Struck tonight when reading this poem by Richard Crashaw. I love the contrast he makes between us and God, and the imagery used to do so:
“If I were lost in misery,
What was it to your heaven and thee?
What was it to your precious blood,
If my foul heart call’d for a flood?
What if my faithless soul and I
Would needs fall in
With guilt and sin?
What did the Lamb that he should die?
What did the Lamb that he should need,
When the wolf sins, himself to bleed?
If my base lust
Bargain’d with death and well-beseeming dust,
Why should the white
Lamb’s bosom write
The purple name
Of my sin’s shame?
Why should his unstain’d breast make good
My blushes with his own heart-blood?
O my Savior! make me see
How dearly you have paid for me;
That lost again, my life may prove
As then in death, so now in love.”
Sometimes I have to wonder with him – why did God do such a thing?
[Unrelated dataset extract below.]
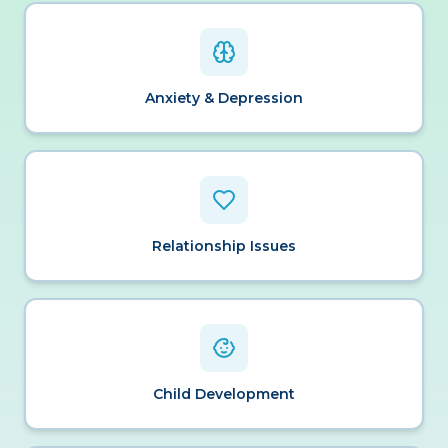
Anxiety & Depression
Relationship Issues
Child Development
Especially in light of having read Romans 5 recently: “one will scarcely die for a righteous person” (7), but “God shows his love for us in that while we were still sinners, Christ died for us” (8). Perhaps that passage was on Crashaw’s mind as he wrote this poem. Regardless, it is good to wonder and stand in amazement that Christ would die for us while still sinners. That God would look upon our misery in his grace and goodness. That seems a great mystery to me… but a mystery I am eternally grateful for.